**JOB:**
Return all the entries exactly. No pictures.

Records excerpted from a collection
§ §

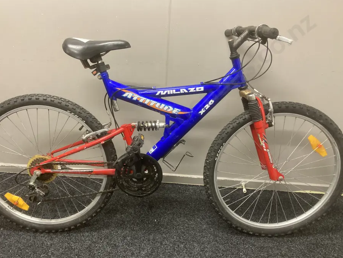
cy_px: 138
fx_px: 317
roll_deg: -2.8
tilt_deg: -22.5
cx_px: 156
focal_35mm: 32
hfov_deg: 56.7
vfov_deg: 44.1
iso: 250
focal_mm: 3.99
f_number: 1.8
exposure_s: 1/50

§ §

**FINISHED EXERCISE:**
cy_px: 138
fx_px: 317
roll_deg: -2.8
tilt_deg: -22.5
cx_px: 156
focal_35mm: 32
hfov_deg: 56.7
vfov_deg: 44.1
iso: 250
focal_mm: 3.99
f_number: 1.8
exposure_s: 1/50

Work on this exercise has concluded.